**What the task asks**. Skip the pictures. Return exactly the lines from the one containing "m, seus serviços em pleno" through the end of the entries below.
○ ○ ○ ○ ○
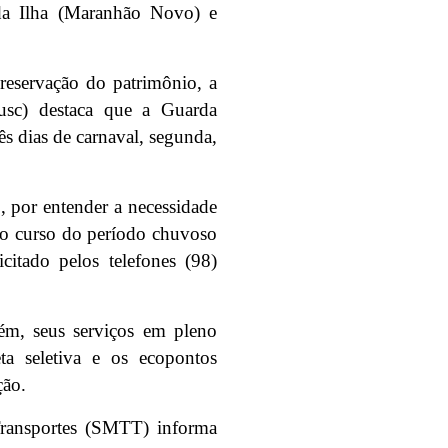
da Ilha (Maranhão Novo) e
reservação do patrimônio, a
usc) destaca que a Guarda
ês dias de carnaval, segunda,
 por entender a necessidade
m o curso do período chuvoso
citado pelos telefones (98)
m, seus serviços em pleno
ta seletiva e os ecopontos
ção.
 Transportes (SMTT) informa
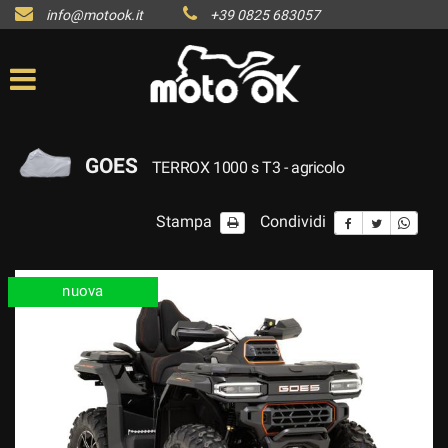
info@motook.it
+39 0825 683057
GOES
TERROX 1000 s T3 - agricolo
Stampa
Condividi
nuova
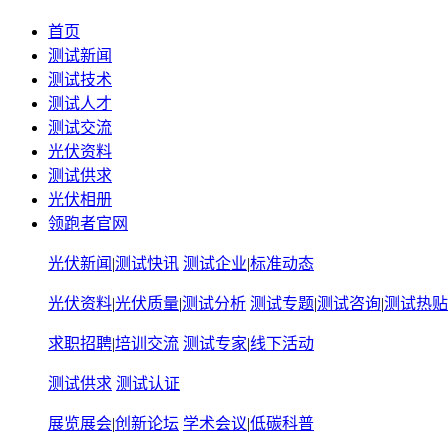
首页
测试新闻
测试技术
测试人才
测试交流
光伏资料
测试供求
光伏相册
领跑者官网
光伏新闻
|
测试快讯
测试企业
|
标准动态
光伏资料
|
光伏质量
|
测试分析
测试专题
|
测试咨询
|
测试热贴
求职招聘
|
培训交流
测试专家
|
线下活动
测试供求
测试认证
展览展会
|
创新论坛
学术会议
|
低碳科普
○ ○ ○ ○ ○
**Output for this task**.
m, seus serviços em pleno
ta seletiva e os ecopontos
ção.
 Transportes (SMTT) informa
info@motook.it
+39 0825 683057
GOES
TERROX 1000 s T3 - agricolo
Stampa
Condividi
nuova
首页
测试新闻
测试技术
测试人才
测试交流
光伏资料
测试供求
光伏相册
领跑者官网
光伏新闻
|
测试快讯
测试企业
|
标准动态
光伏资料
|
光伏质量
|
测试分析
测试专题
|
测试咨询
|
测试热贴
求职招聘
|
培训交流
测试专家
|
线下活动
测试供求
测试认证
展览展会
|
创新论坛
学术会议
|
低碳科普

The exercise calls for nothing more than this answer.